New app notifications

You already get alerts in the pull-down notifications shade at the top of the screen, but with Android O, you’ll see a dot appear next to an app icon that tells you you have an unread item.

Here’s the best part. You can press and hold the app icon to expand the message and take a peek at the alert content inside.

Sound familiar? Both the notification badges and peeking take a page from Apple iOS on the iPhone and iPad; specifically, they’ve both had badges for years. Nevertheless, these are two features I welcome on Android.

Notifications are synced between the dot and the notifications shade, so tapping one will clear the other. Eagle-eyed users may notice that the color of the dot matches the app icon.

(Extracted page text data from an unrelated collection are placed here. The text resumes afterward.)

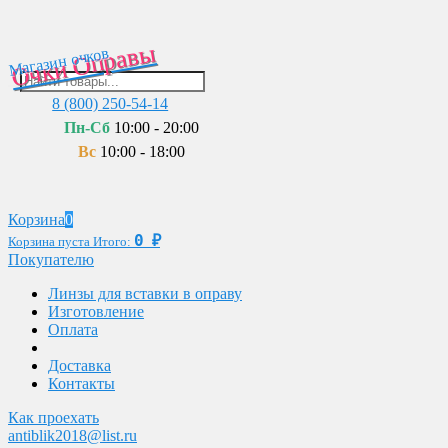
Очки Оправы
Магазин очков
8 (800) 250-54-14
Пн-Сб
10:00 - 20:00
Вс
10:00 - 18:00
Корзина
0
0
₽
Корзина пуста
Итого:
Покупателю
Линзы для вставки в оправу
Изготовление
Оплата
Доставка
Контакты
Как проехать
antiblik2018@list.ru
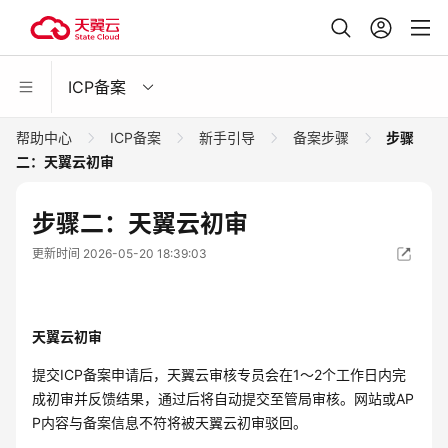
ICP备案
帮助中心
ICP备案
新手引导
备案步骤
步骤
二：天翼云初审
步骤二：天翼云初审
更新时间 2026-05-20 18:39:03
天翼云初审
提交ICP备案申请后，天翼云审核专员会在1～2个工作日内完
成初审并反馈结果，通过后将自动提交至管局审核。网站或AP
P内容与备案信息不符将被天翼云初审驳回。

Auto-fill (like on Chrome)

Typing your name and password over and over again into the same device is annoying. So Google is carrying over autofill from Chrome on the desktop to Chrome on mobile. Yesss!

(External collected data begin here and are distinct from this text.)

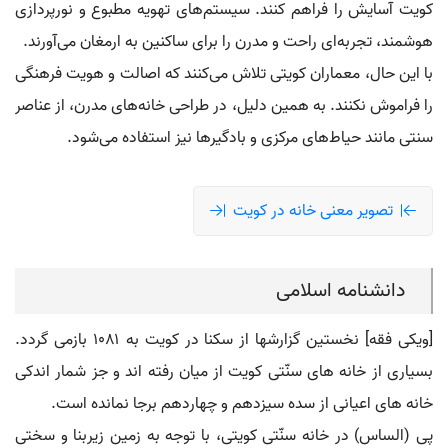
کویت آسایش را فراهم کنند. سیستم‌های تهویه مطبوع و نورپردازی
هوشمند، تجربه‌ای راحت و مدرن را برای ساکنین به ارمغان می‌آورند.
با این حال، معماران کویتی تلاش می‌کنند که اصالت و هویت فرهنگی
را فراموش نکنند. به همین دلیل، در طراحی خانه‌های مدرن، از عناصر
سنتی مانند حیاط‌های مرکزی و بادگیرها نیز استفاده می‌شود.
تصویر معنی خانه در کویت
دانشنامه اسلامی
[ویکی فقه] نخستین گزارشها از سکنا در کویت به ۱۰۸۱ بازمی گردد.
بسیاری از خانه های سنّتی کویت از میان رفته اند و جز شمار اندکی
خانه های اعیانی از سده سیزدهم و چهاردهم برجا نمانده است.
پی (الساس) در خانه سنّتی کویتی، با توجه به زمین زیربنا و سختی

You’ll see a prompt to add fill fields like your username, password, address, credit card number — you get it. Simply click to fill. Two clicks and you’re in.

Android O’s autofill feature will support third-party providers, too. So if you launch Twitter, O will suggest your username and password. The grand hope is that autofill will take the pain out of moving between devices.

Better copy and paste

If you’re like me, you quietly put up with copy and paste on mobile because there’s no other choice. Selecting a phone number, email address or phrase doesn’t always work perfectly, and you spend time fidgeting with the selection bars in the right place.

With Android O, you just long press or double-tap anywhere on the phrase to select a phone number, address, business, name or place. It all links into Google’s database and your contact list.

In addition to asking if you want to copy the selection, the system will suggest opening the dialer if you tap a number, Gmail if you tap a email handle and Maps if you select a street address.

Faster Android behind the scenes

Google wants to make Android faster. In fact, the company says that Android O is more than twice as fast as Android Nougat. That goes for boot times (those apparently dropped from 35 to 13 seconds on the Pixel) to apps like Google Sheets running a hell of a lot faster.

So it’s created a way to process complex tasks — like the camera recognizing an object, or interacting with Google Assistant — on the device instead of in the cloud.

duopip500px.gif
Another look at Android O’s picture-in-picture mode.

Google

(The technical name for this is TensorFlow Lite, which puts machine learning tasks on the phone, so the device can instantly take care of the job in real-time, rather than ping the cloud and wait for a response.)

Big ole battery boost

There’s already Doze, which saves battery by silencing background activity while you’re idle. This is different. Android O introduces restrictions on background apps. It won’t stop syncing your mail, but it will keep certain apps from running down your battery and hogging all your memory. The system will also flash a badge that lets you know something’s running in the background, like a tracker.

Keep tabs on app security in Google Play Store

Android already scans every app you install on your phone and wipes out the bad ones. That’s built into the Google Play Store. Android O makes it more obvious, giving you a heads-up that scans are happening and that your apps are safe.

Called Google Play Protect, it’s meant to give you extra peace of mind that your apps aren’t compromised.